David Hill, Labour's senior spokesman, said the sole purpose of Common Campaign was "to encourage significant figures within the professions to pay about £100 for their names to appear on an advertisement at the time of the election urging people to vote Labour. It has no other purpose."

Lord Haskel, 60, who chairs the Labour Finance & Industry Group, was quoted by party officials in the Independent on Sunday as being one of the organisers of the Industrial Research Trust, which the register of MPs' interests shows helps fund the offices of Mr Blair, Gordon Brown, the shadow Chancellor, and Robin Cook, shadow Foreign Secretary.

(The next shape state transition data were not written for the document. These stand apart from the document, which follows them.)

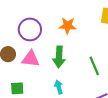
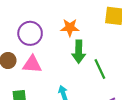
green arrow: (59, 57) -> (79, 52), moved

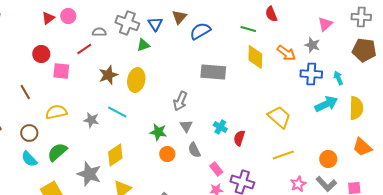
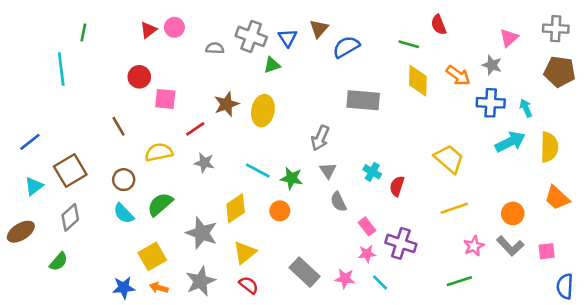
red line: (84, 49) -> (195, 129), moved
cyan line: (117, 112) -> (258, 170), moved
orange circle: (167, 154) -> (280, 211), moved

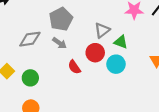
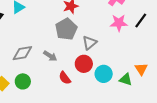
gray pentagon: (61, 19) -> (66, 29), moved
green triangle: (121, 42) -> (126, 80), moved
green circle: (30, 78) -> (23, 81), moved

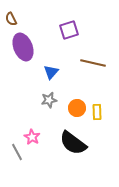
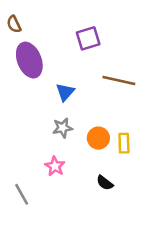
pink star: (32, 137) -> (55, 166), moved
black semicircle: (73, 143) -> (105, 183), moved, size x0.5

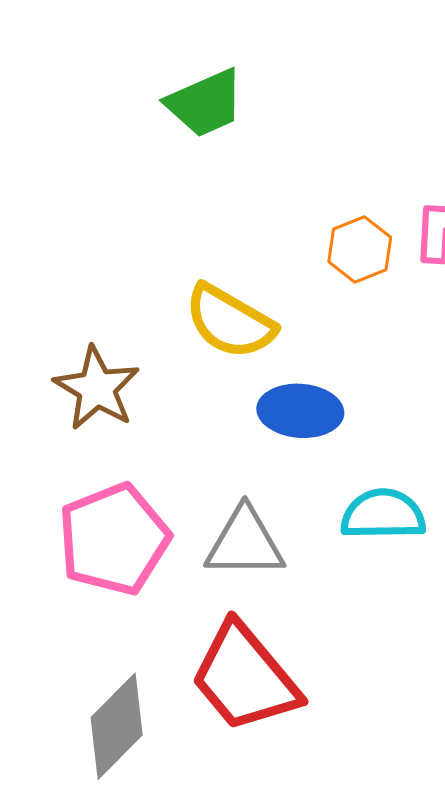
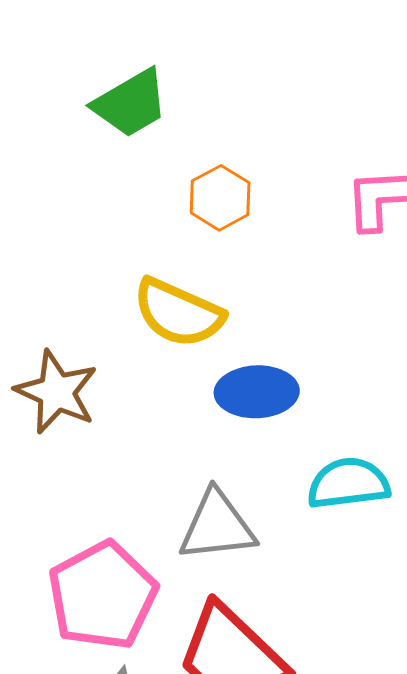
orange hexagon: (360, 249) -> (220, 198), moved
pink pentagon: (114, 539) -> (103, 596), moved

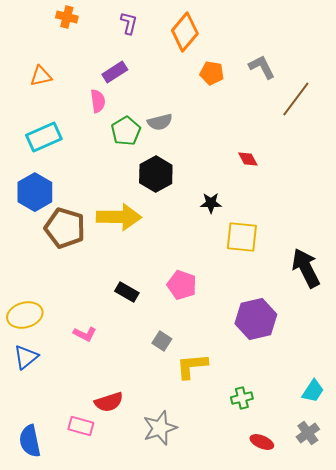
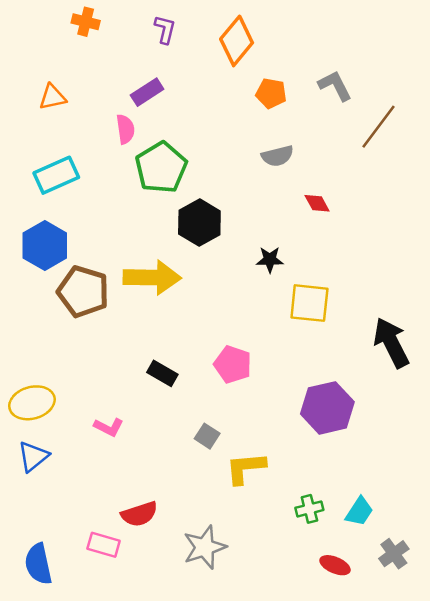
gray semicircle: (160, 122) -> (277, 156), moved
green pentagon: (126, 131) -> (161, 168), size x1.4
cyan trapezoid: (313, 391) -> (359, 511), moved

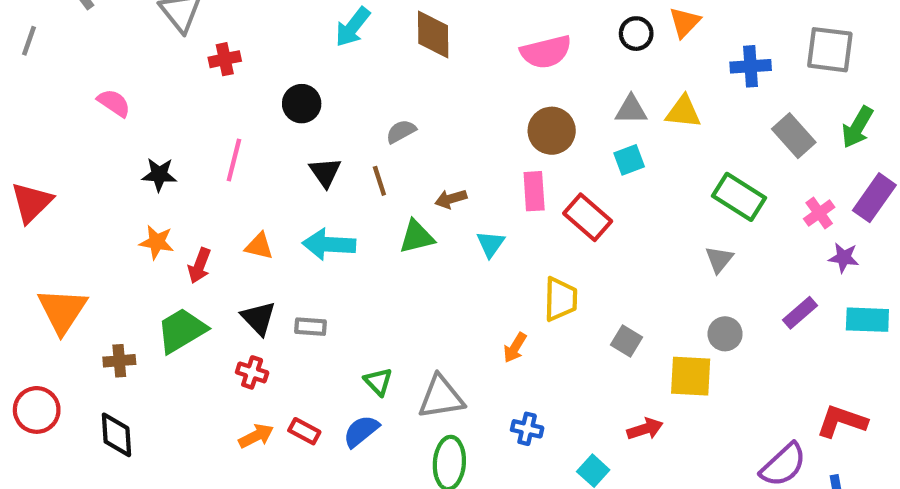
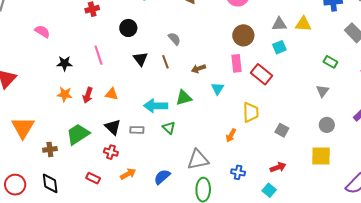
gray semicircle: (401, 131) -> (174, 39), turned 80
pink line: (234, 160) -> (98, 55), turned -30
green rectangle: (739, 197) -> (330, 62), size x0.6
green triangle: (417, 237) -> (184, 98), moved
cyan arrow: (329, 244) -> (156, 106), moved
red arrow: (199, 266) -> (88, 95), moved
yellow square: (691, 376) -> (321, 156), moved
green triangle: (378, 382) -> (169, 128), moved
red circle: (37, 410) -> (15, 185), moved
red arrow: (645, 429) -> (278, 167), moved
red rectangle: (304, 431) -> (93, 178), moved
orange arrow: (256, 436) -> (128, 174), moved

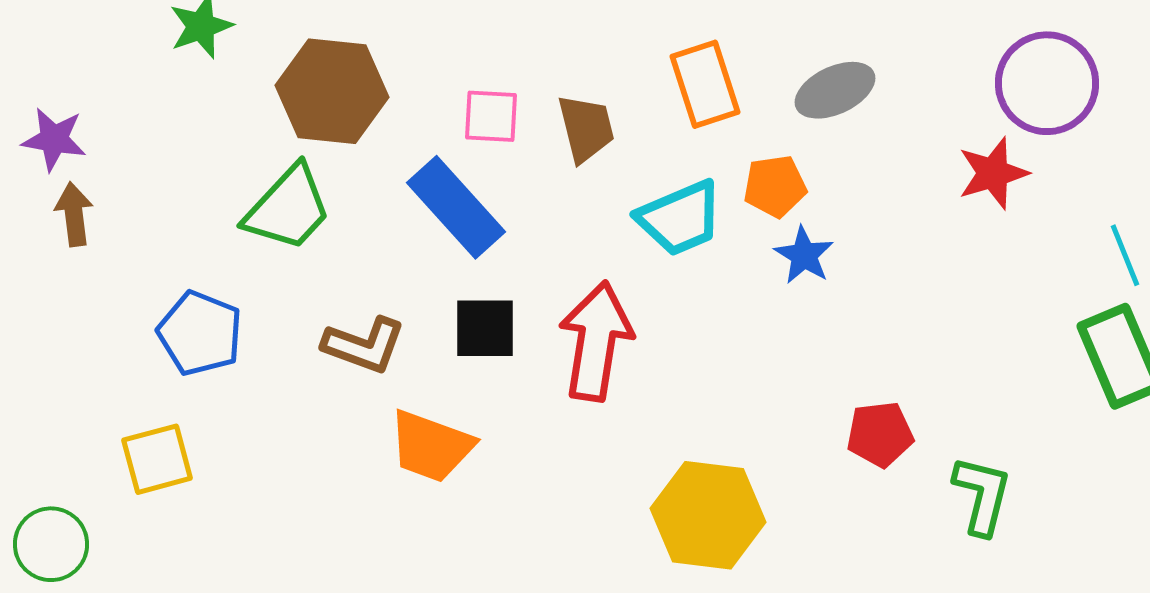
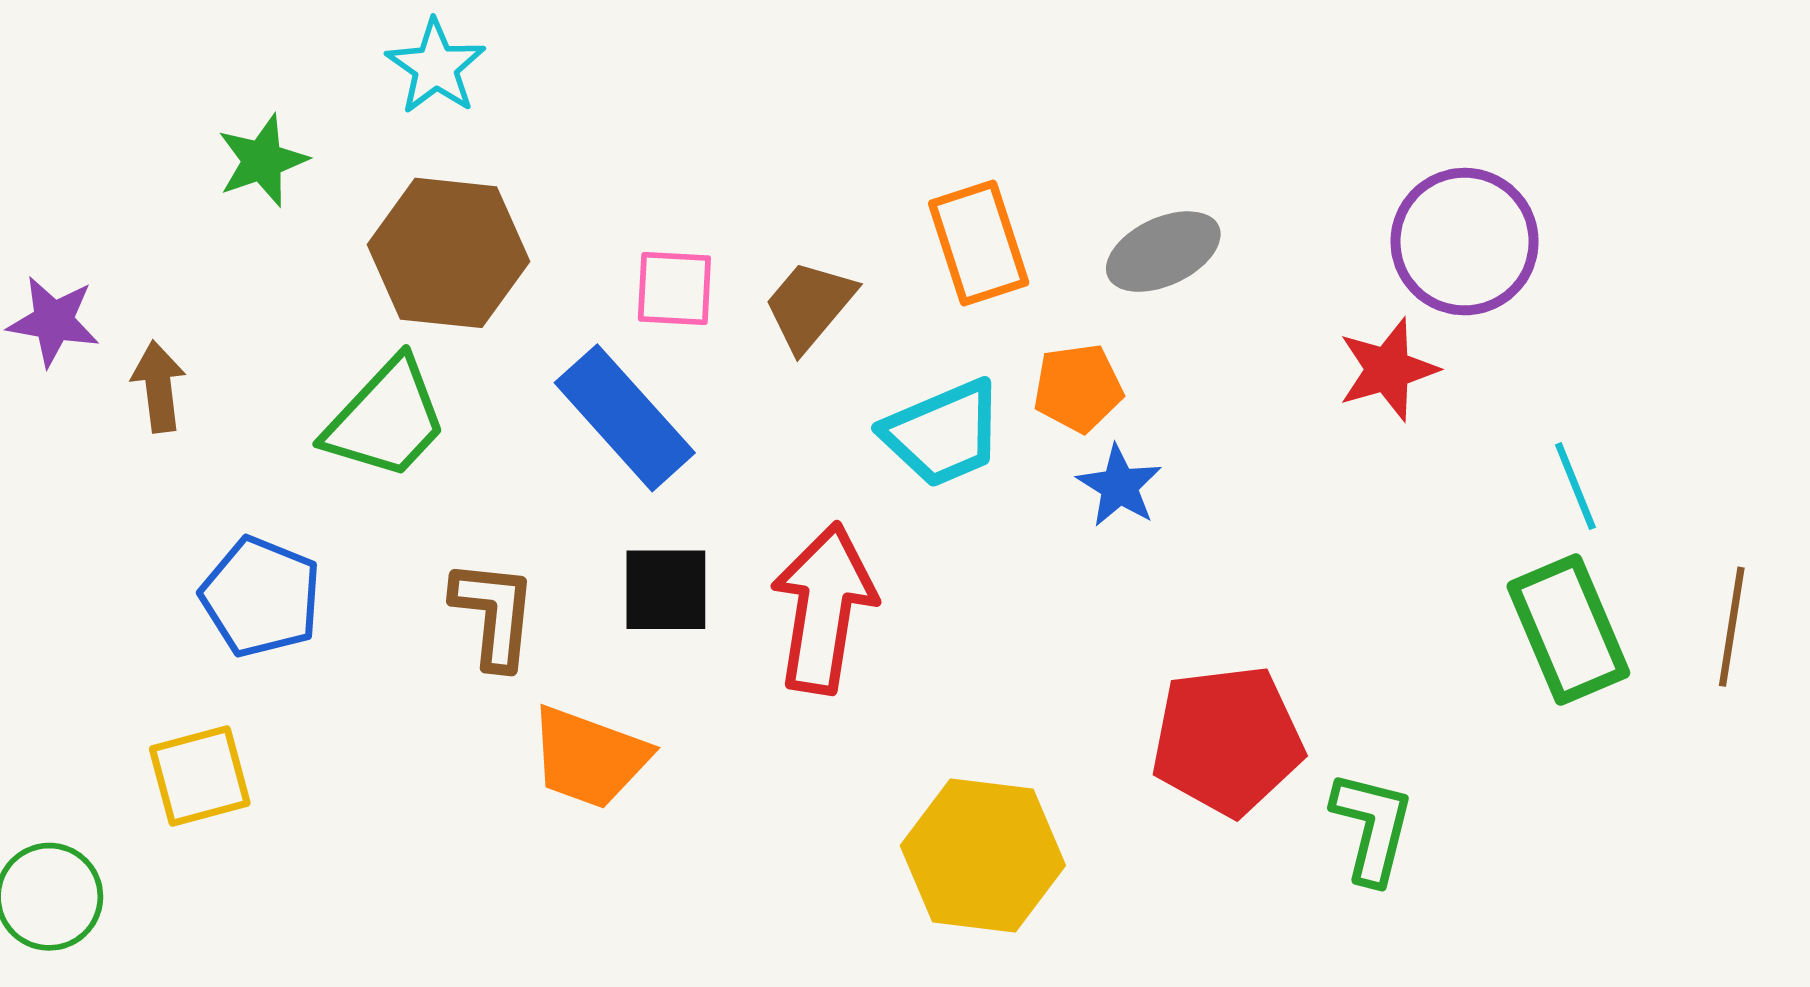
brown trapezoid: (586, 128) -> (809, 306), turned -126
brown arrow: (74, 214) -> (159, 387), moved
brown L-shape: (364, 345) -> (494, 614), turned -104
red pentagon: (880, 434) -> (1227, 740), size x1.6

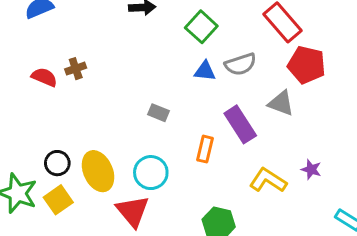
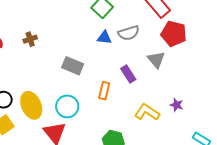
brown cross: (76, 69) -> (30, 39), moved
gray triangle: (281, 103) -> (156, 60), turned 30
gray rectangle: (158, 113) -> (73, 66), size x1.5
purple rectangle: (240, 124) -> (128, 74), size x0.7

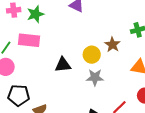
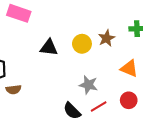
gray star: (95, 77) -> (88, 85), moved

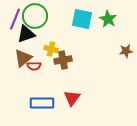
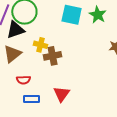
red semicircle: (34, 66) -> (23, 80), moved
blue rectangle: (42, 103) -> (31, 99), size x0.7

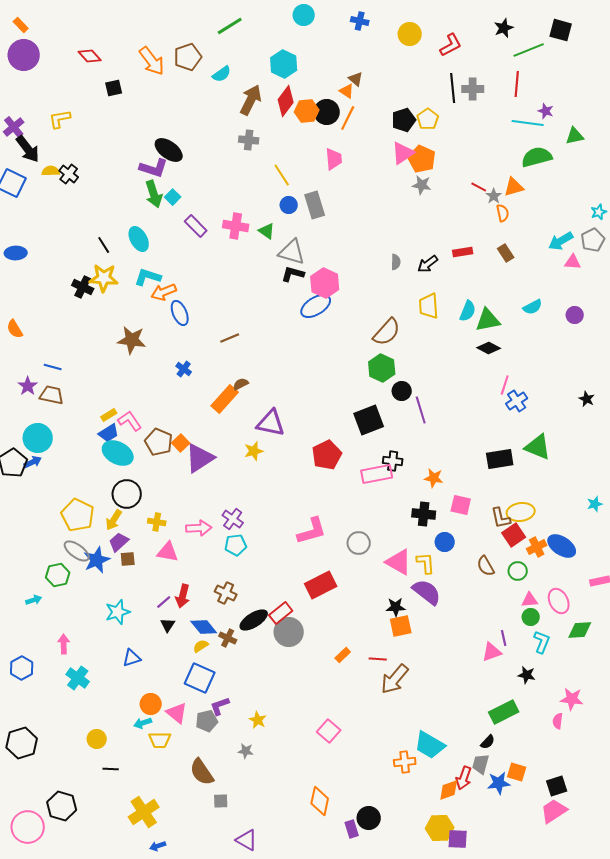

Commenting on the trust on GMTV yesterday, Jack Straw, shadow Home Secretary said his three colleagues had made declarations "precisely in accordance with the current rules". If new rules required further detailed disclosure "they will ensure that that's the case".

Lord Nolan yesterday appeared to backtrack from earlier indications that he might be prepared to confront the Prime Minister, who does not want party funding to be explored, warning that it could undermine the committee's all-party united front. But the judge faced calls for such an investigation from both the opposition parties and members of his own committee.

The committee meets tomorrow to plan its future work. Number 10 and Stephen Dorrell, Secretary of State for National Heritage, yesterday insisted that party funding did not fall within the committee's remit.

Lord Nolan agreed in radio and television interviews that the terms of reference as presently drawn were too narrow, while emphasising the committee's lack of powers to demand evidence. The committee's all-party united front could be ruined by a split on party political lines which would "gravely weaken" the committee, he said.

But signalling potential divisions between committee members tomorrow, two members, Labour's Peter Shore and the Liberal Democrat peer Lord Thomson of Monifieth, both firmly challenged the view that the terms of reference did not cover an inquiry into party political funding.

"If ever there was an area which came within the terms of reference I would think that was it," Lord Thomson said.